After Ricardo’s death, Pedro announced his retirement though some months later changed his mind and went back to racing. Following the crash, Pedro wore Ricardo’s favourite ring, “In order to feel always his presence…As long as I wear that ring, I will never suffer anything.” Sadly, he lost his life in a crash at the Norisring in 1971 but a few days before he had lost the ring in an airport washroom. He had taken it off to wash his hands, but when he came back to find it had gone.

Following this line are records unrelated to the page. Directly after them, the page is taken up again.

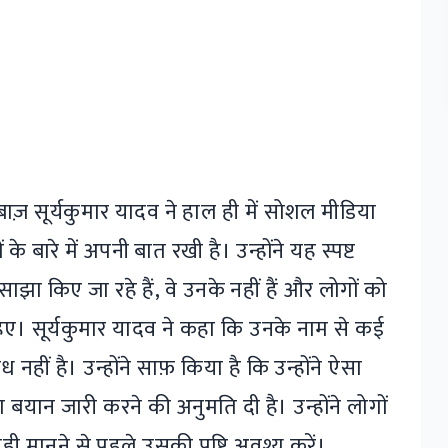
ेबाज़ सूर्यकुमार यादव ने हाल ही में सोशल मीडिया
 बारे में अपनी बात रखी है। उन्होंने यह स्पष्ट
ाझा किए जा रहे हैं, वे उनके नहीं हैं और लोगों को
। सूर्यकुमार यादव ने कहा कि उनके नाम से कई
नहीं है। उन्होंने साफ़ किया है कि उन्होंने ऐसा
बयान जारी करने की अनुमति दी है। उन्होंने लोगों
ी मानने से पहले उसकी पुष्टि अवश्य करें।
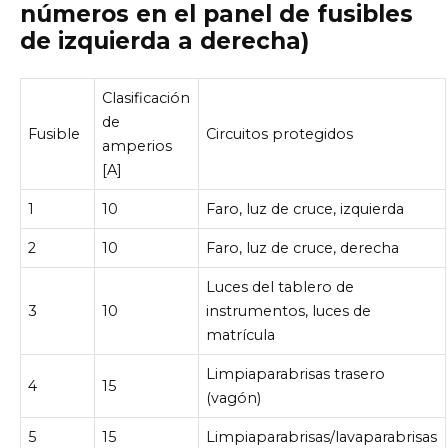
números en el panel de fusibles
de izquierda a derecha)
Clasificación
de
Fusible
Circuitos protegidos
amperios
[A]
1
10
Faro, luz de cruce, izquierda
2
10
Faro, luz de cruce, derecha
Luces del tablero de
3
10
instrumentos, luces de
matrícula
Limpiaparabrisas trasero
4
15
(vagón)
5
15
Limpiaparabrisas/lavaparabrisas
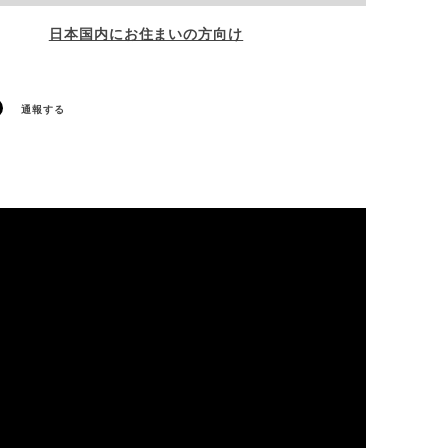
日本国内にお住まいの方向け
通報する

The circuit in Mexico City would later be renamed the Autodromo Hermanos Rodríguez to honour Ricardo and Pedro. In 2012, Jo Ramirez attended a simple ceremony in memory of him; “We all congregated at Peraltada, the corner where he lost his life, and at eight minutes past five - exactly the time of the accident - we had a minute’s silence, and then we walked the last 200 metres, to complete symbolically his final lap. Even now, fifty years on, it still seems so sad. Ricardo didn’t even live to see his 21st birthday, but he did more in his life than people three or four times his age. Those of us who knew him, who were close to him, believed he would be one of the greatest-he was so gifted-but we all wondered if he would live long enough…” 

He stated: ”I may be biased, but I think Ricardo would have become another Prost or Senna. He was very, very special. To get a guy who comes to F1 and makes the sort of impression he did at Monza in '61 that only happens maybe once every 10 years."